### Work item
Emit the data below verbatim, stripping out any pictures.

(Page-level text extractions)
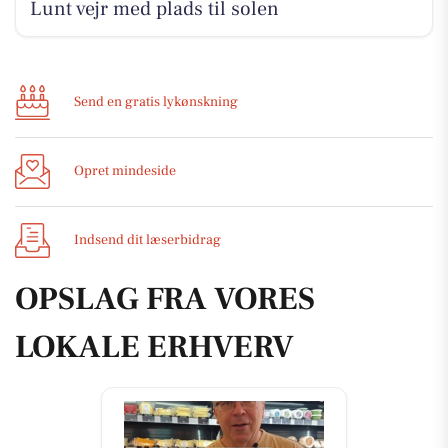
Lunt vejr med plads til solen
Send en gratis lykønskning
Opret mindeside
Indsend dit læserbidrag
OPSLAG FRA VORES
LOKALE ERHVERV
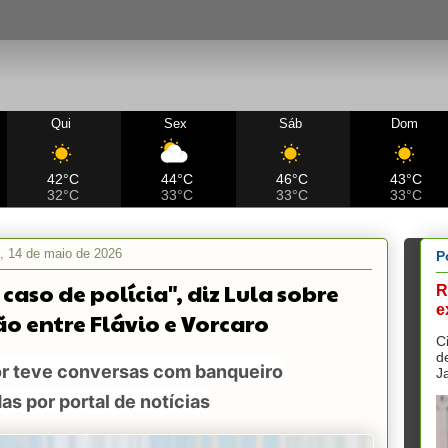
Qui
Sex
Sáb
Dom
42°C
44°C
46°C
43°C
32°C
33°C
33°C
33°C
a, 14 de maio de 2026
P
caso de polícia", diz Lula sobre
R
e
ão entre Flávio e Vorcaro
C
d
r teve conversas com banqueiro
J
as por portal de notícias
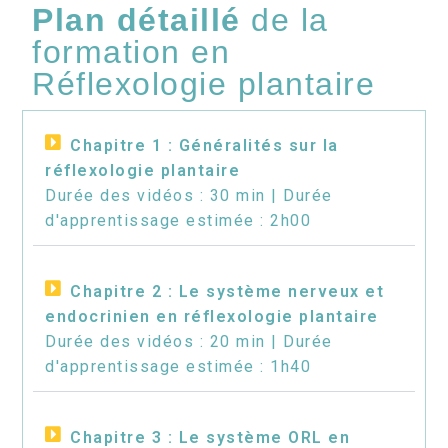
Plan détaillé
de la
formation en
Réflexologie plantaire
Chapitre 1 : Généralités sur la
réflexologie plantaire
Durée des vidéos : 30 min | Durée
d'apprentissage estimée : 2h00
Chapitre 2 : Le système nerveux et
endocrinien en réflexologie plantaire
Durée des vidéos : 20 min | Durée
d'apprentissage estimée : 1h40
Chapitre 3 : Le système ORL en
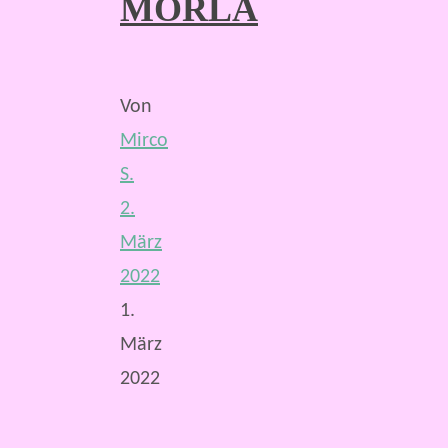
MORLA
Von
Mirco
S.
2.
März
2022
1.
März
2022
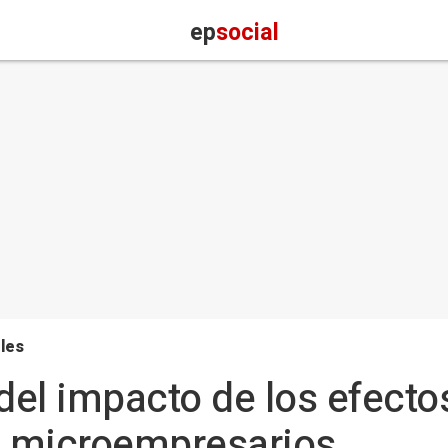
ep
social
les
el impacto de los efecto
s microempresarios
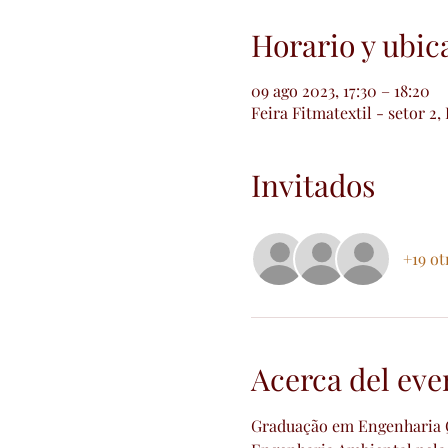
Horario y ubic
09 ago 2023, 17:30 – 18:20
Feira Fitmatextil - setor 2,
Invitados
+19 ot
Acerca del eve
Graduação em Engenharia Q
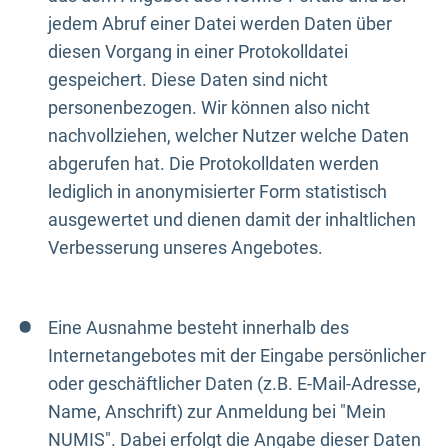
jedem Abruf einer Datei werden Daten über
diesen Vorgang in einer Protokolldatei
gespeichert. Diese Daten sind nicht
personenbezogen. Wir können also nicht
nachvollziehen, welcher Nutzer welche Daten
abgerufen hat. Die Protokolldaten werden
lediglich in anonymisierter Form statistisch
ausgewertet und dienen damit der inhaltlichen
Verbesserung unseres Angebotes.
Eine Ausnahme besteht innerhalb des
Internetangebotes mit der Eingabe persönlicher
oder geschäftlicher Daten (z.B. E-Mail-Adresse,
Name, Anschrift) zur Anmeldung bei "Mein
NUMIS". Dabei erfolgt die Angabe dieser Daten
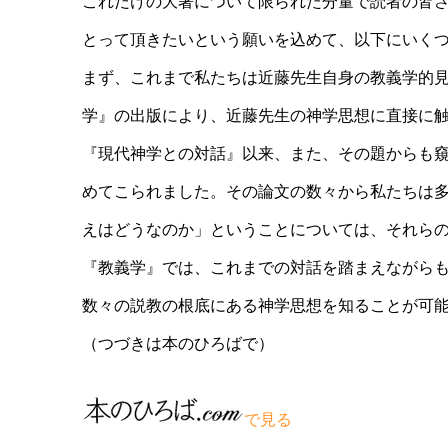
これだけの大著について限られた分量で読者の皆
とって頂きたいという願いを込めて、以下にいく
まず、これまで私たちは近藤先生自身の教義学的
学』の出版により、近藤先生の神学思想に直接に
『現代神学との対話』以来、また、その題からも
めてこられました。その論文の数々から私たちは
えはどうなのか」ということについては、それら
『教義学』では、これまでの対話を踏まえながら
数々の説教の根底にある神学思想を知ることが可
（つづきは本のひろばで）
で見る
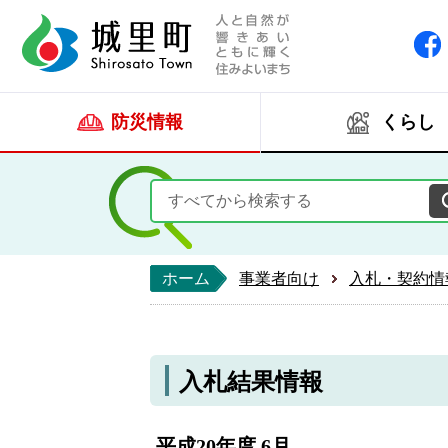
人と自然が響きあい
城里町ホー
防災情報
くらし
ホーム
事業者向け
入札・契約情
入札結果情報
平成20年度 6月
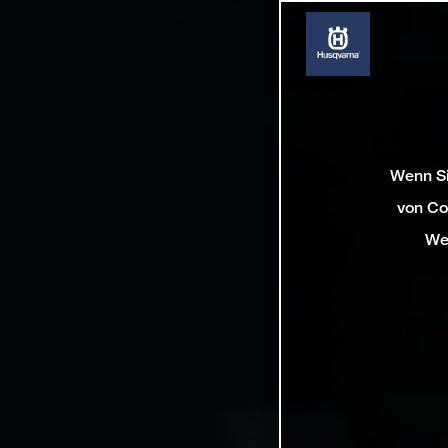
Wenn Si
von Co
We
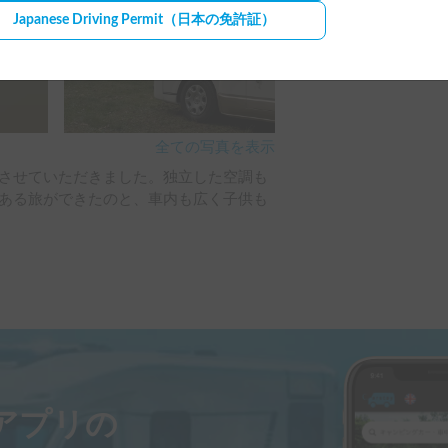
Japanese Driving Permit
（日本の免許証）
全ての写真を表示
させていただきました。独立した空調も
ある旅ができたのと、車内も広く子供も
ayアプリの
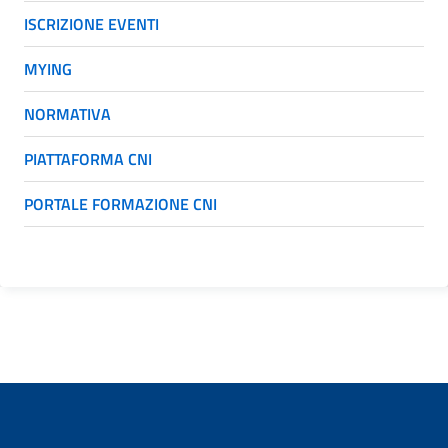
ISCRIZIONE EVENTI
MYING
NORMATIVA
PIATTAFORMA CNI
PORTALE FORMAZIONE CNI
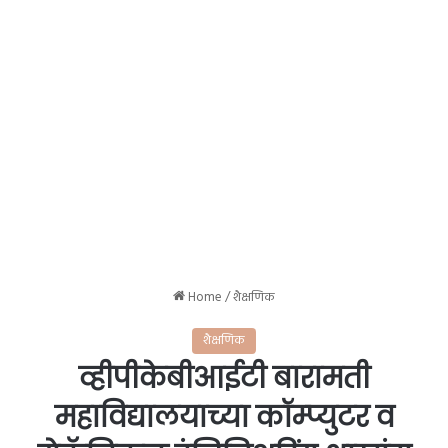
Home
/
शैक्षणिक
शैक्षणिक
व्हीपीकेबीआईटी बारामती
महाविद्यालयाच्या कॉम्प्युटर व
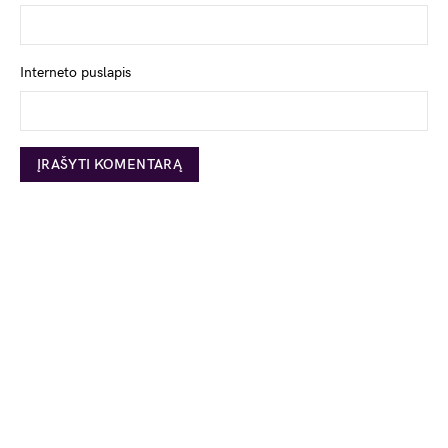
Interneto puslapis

### Written reply
Lunt vejr med plads til solen
Send en gratis lykønskning
Opret mindeside
Indsend dit læserbidrag
OPSLAG FRA VORES
LOKALE ERHVERV
Qui
Sex
Sáb
Dom
42°C
44°C
46°C
43°C
32°C
33°C
33°C
33°C
a, 14 de maio de 2026
P
caso de polícia", diz Lula sobre
R
e
ão entre Flávio e Vorcaro
C
d
r teve conversas com banqueiro
J
as por portal de notícias
Plan détaillé
de la
formation en
Réflexologie plantaire
Chapitre 1 : Généralités sur la
réflexologie plantaire
Durée des vidéos : 30 min | Durée
d'apprentissage estimée : 2h00
Chapitre 2 : Le système nerveux et
endocrinien en réflexologie plantaire
Durée des vidéos : 20 min | Durée
d'apprentissage estimée : 1h40
Chapitre 3 : Le système ORL en
MORLA
Von
Mirco
S.
2.
März
2022
1.
März
2022
ep
social
les
el impacto de los efecto
s microempresarios
Horario y ubic
09 ago 2023, 17:30 – 18:20
Feira Fitmatextil - setor 2,
Invitados
+19 ot
Acerca del eve
Graduação em Engenharia Q
jedem Abruf einer Datei werden Daten über
diesen Vorgang in einer Protokolldatei
gespeichert. Diese Daten sind nicht
personenbezogen. Wir können also nicht
nachvollziehen, welcher Nutzer welche Daten
abgerufen hat. Die Protokolldaten werden
lediglich in anonymisierter Form statistisch
ausgewertet und dienen damit der inhaltlichen
Verbesserung unseres Angebotes.
Eine Ausnahme besteht innerhalb des
Internetangebotes mit der Eingabe persönlicher
oder geschäftlicher Daten (z.B. E-Mail-Adresse,
Name, Anschrift) zur Anmeldung bei "Mein
NUMIS". Dabei erfolgt die Angabe dieser Daten
これだけの大著について限られた分量で読者の皆
とって頂きたいという願いを込めて、以下にいく
まず、これまで私たちは近藤先生自身の教義学的
学』の出版により、近藤先生の神学思想に直接に
『現代神学との対話』以来、また、その題からも
めてこられました。その論文の数々から私たちは
えはどうなのか」ということについては、それら
『教義学』では、これまでの対話を踏まえながら
数々の説教の根底にある神学思想を知ることが可
（つづきは本のひろばで）
で見る
人と自然が響きあい
城里町ホー
防災情報
くらし
ホーム
事業者向け
入札・契約情
入札結果情報
平成20年度 6月
Wenn Si
von Co
We
Japanese Driving Permit
（日本の免許証）
全ての写真を表示
させていただきました。独立した空調も
ある旅ができたのと、車内も広く子供も
ayアプリの
ISCRIZIONE EVENTI
MYING
NORMATIVA
PIATTAFORMA CNI
PORTALE FORMAZIONE CNI
Home
/
शैक्षणिक
शैक्षणिक
व्हीपीकेबीआईटी बारामती
महाविद्यालयाच्या कॉम्प्युटर व
Interneto puslapis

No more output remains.